I can demonstrate approaches with Python code recursive , N-ary and hope it might be translated to Java

def recdistr(K, N, level, ls):
    if level == K:
        print(ls)
    else:
        for i in range(N):
            ls[i].append(level)
            recdistr(K, N, level + 1, ls)   #recursive call with changed list
            ls[i].pop()  #remove last added element to revert list to previous state

K = 4
N = 3
lst = [[] for _ in range(N)]
recdistr(K, N, 0, lst)

def mapdistr(K, N):
    for x in range(N**K):
        t = x
        l = [[] for _ in range(N)]
        for i in range(K):
            id = t % N
            t = t // N   #integer division
            l[id].append(i)
        print(l)

 mapdistr(K, N)

Answer 2

If I understand the question correctly, each element of the original list can end up in any of the n sublists. That means, there are n^s possible sublists ( s being the number of elements in the original list), which can be enumerated in a simple loop. With a bit of modulo and integer division you can then get the proper "bucket" for each element and prepare the results accordingly.

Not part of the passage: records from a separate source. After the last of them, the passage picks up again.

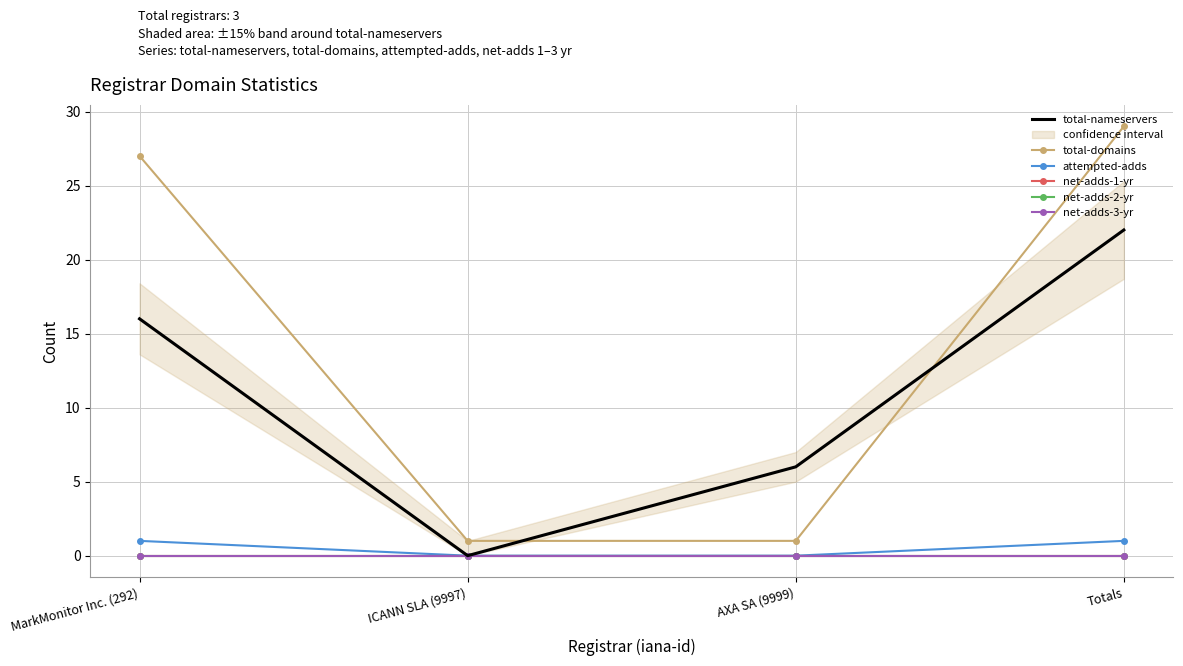

True or false: total-domains and attempted-adds cross at least once.

False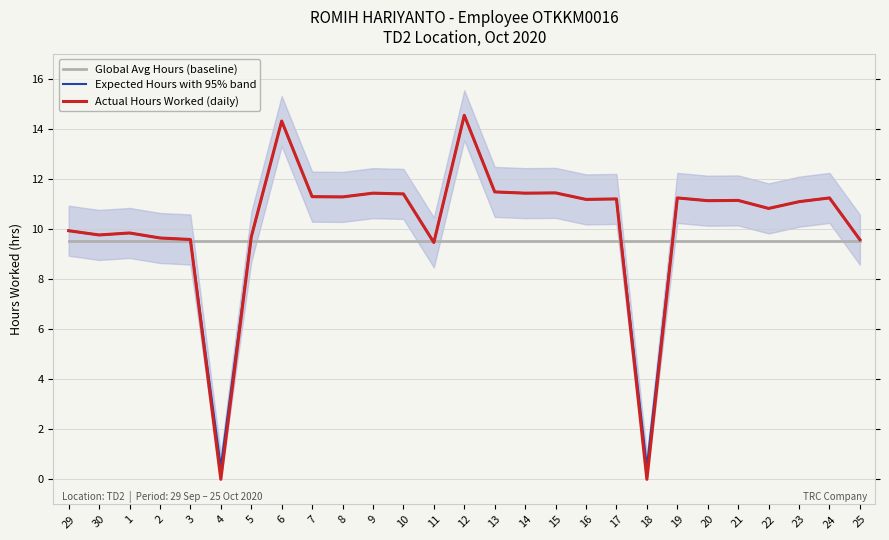

What is the value of the Actual Hours Worked (daily) point at the 2nd from the left?

9.8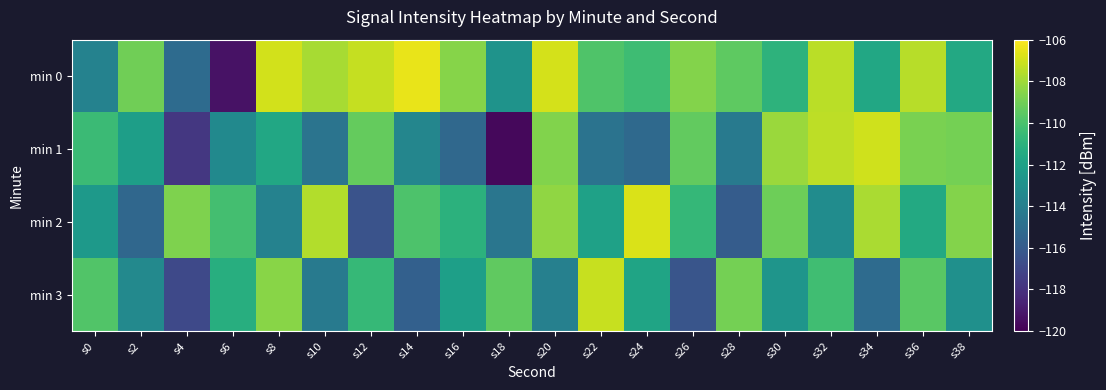

Which has a higher value, s0 or s16?

s16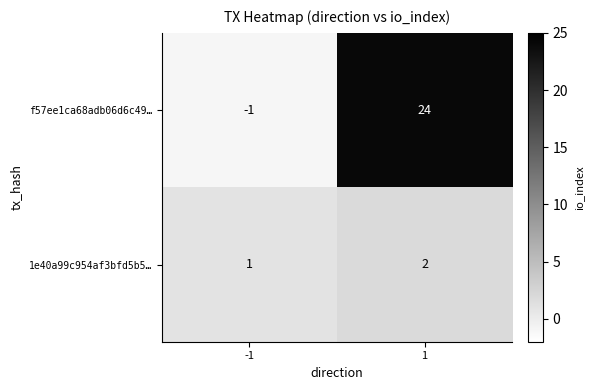

Which series has the widest spread of values?

f57ee1ca68adb06d6c49…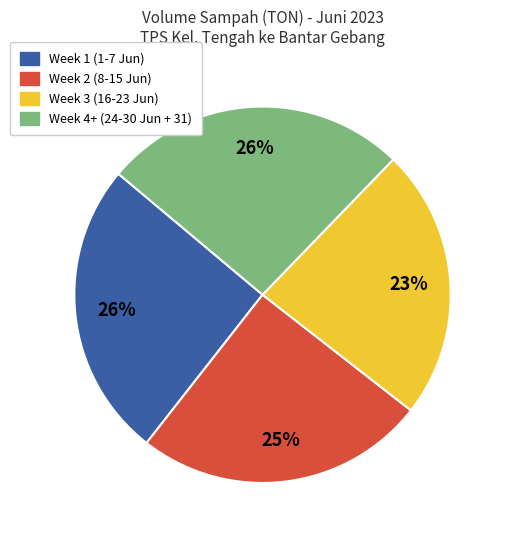

Does any single category account for the majority?

No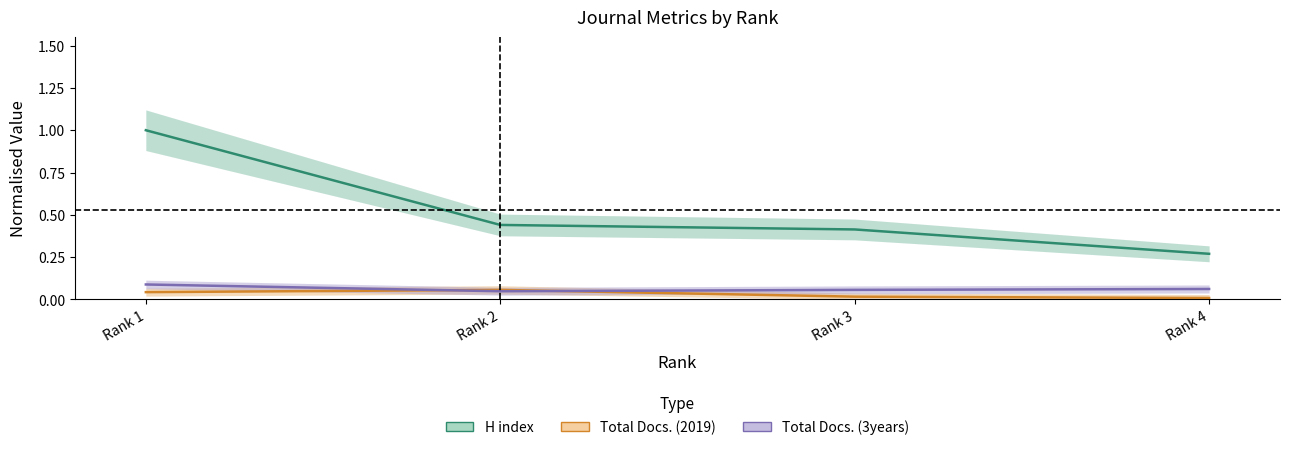

Reading left to right, extract all data points from this chart.

H index: 1.0	0.4	0.4	0.3
Total Docs. (2019): 0.0	0.1	0.0	0.0
Total Docs. (3years): 0.1	0.0	0.1	0.1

public <T> List<List<List<T>>> partition(List<T> lst, int n) {
    var result = new ArrayList<List<List<T>>>();
    // k = SUM ( pos of lst[i] * n^i ) 
    for (int k = 0; k < Math.pow(n, lst.size()); k++) {
        // initialize result
        List<List<T>> res = IntStream.range(0, n)
                .mapToObj(i -> new ArrayList<T>())
                .collect(Collectors.toList());
        // distribute elements to sub-lists
        int k2 = k;
        for (int i = 0; i < lst.size(); i++) {
            res.get(k2 % n).add(lst.get(i));
            k2 /= n;
        }
        result.add(res);
    }
    return result;
}

Answer 3

Use recursion.

For n equal to 0 or negative the task is impossible. Either throw an exception or return an empty lists of lists of sublists. Corner case: if n is 0 and the list is empty, you may argue that the empty list of sublists is a valid response.

If n is 1, the only solution is trivially the entire list.

For n > 1 :

If the length of the list is 4 (for example [1, 2, 3, 4] ), there are 5 possible first lists. In general there are list.length + 1 possible first sublists. Find them. For each such sublist make a recursive call passing the remainder of the list and n - 1 as arguments to find all possible combinations of sublists made from the remainder of the list. Combine each first sublist with each combination of remaining sublists to form a full solution.

Happy coding.

PS The solution as sketched will only produce sublists in the order they come in the original list. So the solution will include ([],[1],[2,3,4]) and ([1],[2,3,4], []) , but not ([4],[],[1,2,3]) . To regard the last one as a separate solution, you will additionally need to find all permutations of each solution, in turn taking into account that some sublists may be equal and hence swapping them won't make a distinct solution.